1. The coming birth of John was cast in the light of the petition of Zacharias.
2. The coming of Jesus is cast, after the fact, as a fulfillment of the longing of Mary's soul and spirit ("my soul doth magnify...my spirit hath rejoiced exceedingly...").
B. In both of the cases of our text, what was going to happen was viewed by those to whom it was going to happen as extraordinarily unlikely.
1. Neither Zacharias, nor Mary, initially embraced the implications of grace for themselves.
2. In neither case was the unlikeliness attributable to good theology.
a. In both cases, there was prophetic promise that established the absolute necessity of the events...and, very likely, both participants subscribed to that necessity.
b. In both cases, there was a sense in the hearts of the participants that, though it was to come, it wasn't likely to come to me.
1) Zacharias was too flawed for it to come to me.
2) Mary was too lowly for it to come to me.
c. This sense that it is highly unlikely to come to me is what was borne of corrupt theology.
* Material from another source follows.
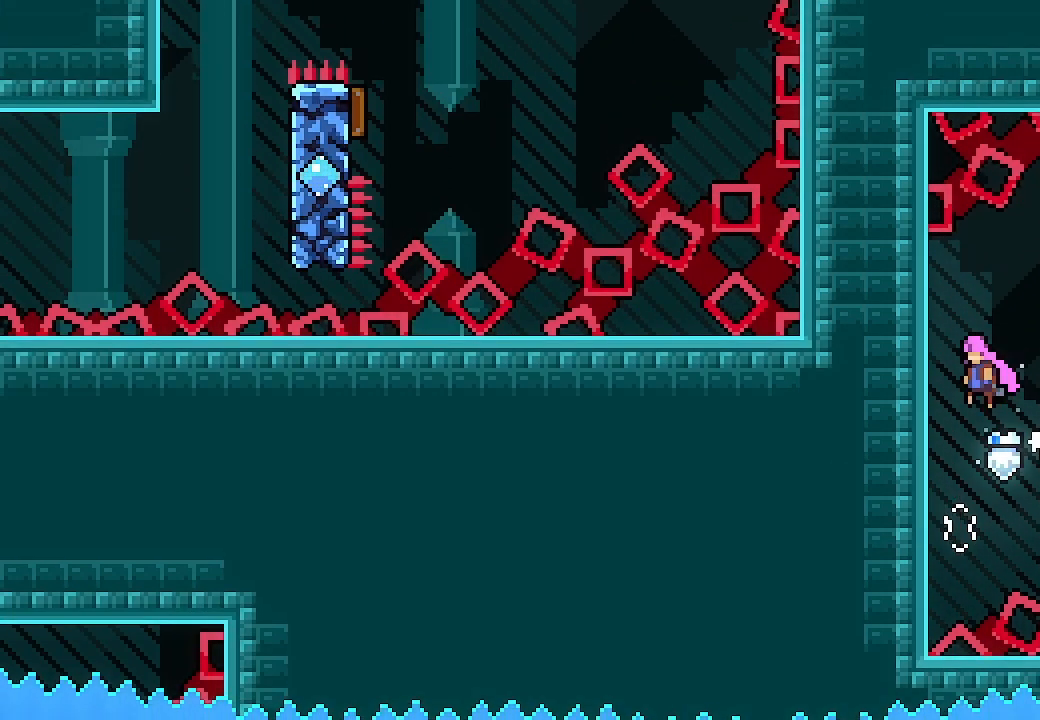
{"buttons": ["A", "L2", "DPAD_RIGHT"], "left_stick": "center", "events": [[33, "A", "up"], [100, "DPAD_LEFT", "up"], [133, "A", "down"], [133, "DPAD_RIGHT", "down"]]}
1) Zacharias' theology was of God as Justice Personified and impossible to please.
2) Mary's theology was of God as Exaltation Personified and disinterested in the lowly.
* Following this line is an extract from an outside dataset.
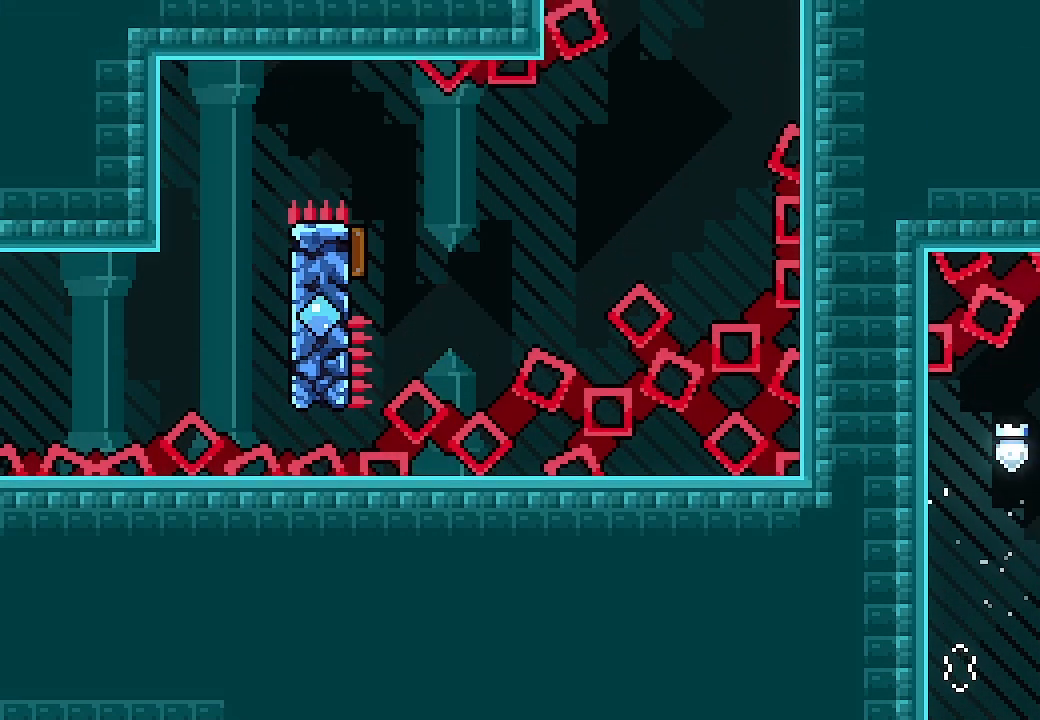
{"buttons": ["A", "L2", "DPAD_RIGHT"], "left_stick": "center", "events": [[267, "A", "up"], [433, "A", "down"]]}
3) In neither case was the essential description of God in error; but, in both cases the description was too limited and the conclusions were, therefore, wrong.
C. In both cases the choices of God were specifically designed to generate a better grasp of the truth about God's nature -- especially in the direction of grace -- so that what was considered unlikely would begin to be considered normal.
1. If grace is real, justice isn't the threat it can be.
2. If grace is real, transcendence isn't the loss it can be.
D. In both cases the impact of grace was irresistible as rooted in Promise.
1. Because the impact was foretold, it was impossible that it was not to happen.
2. Because the impact was highly desired, there was no final resistance.
II. The Nature of Grace Derived From What Was Going to Happen.
A. Gabriel's announcement to Mary was that she was "highly favored", that she had "found grace with God" and...
1. The "and" means that we can get a better handle on what grace signifies if we let the "and" lead our thinking.
2. The "and" tells us what was going to happen because of grace.
B. Gabriel went on to tell Mary that she was going to be the mother of a Son named Jesus.
1. The process was that she was going to conceive, she was going to bear, and she was going to name.
a. The direct implication of conception is that she was going to provide the "egg".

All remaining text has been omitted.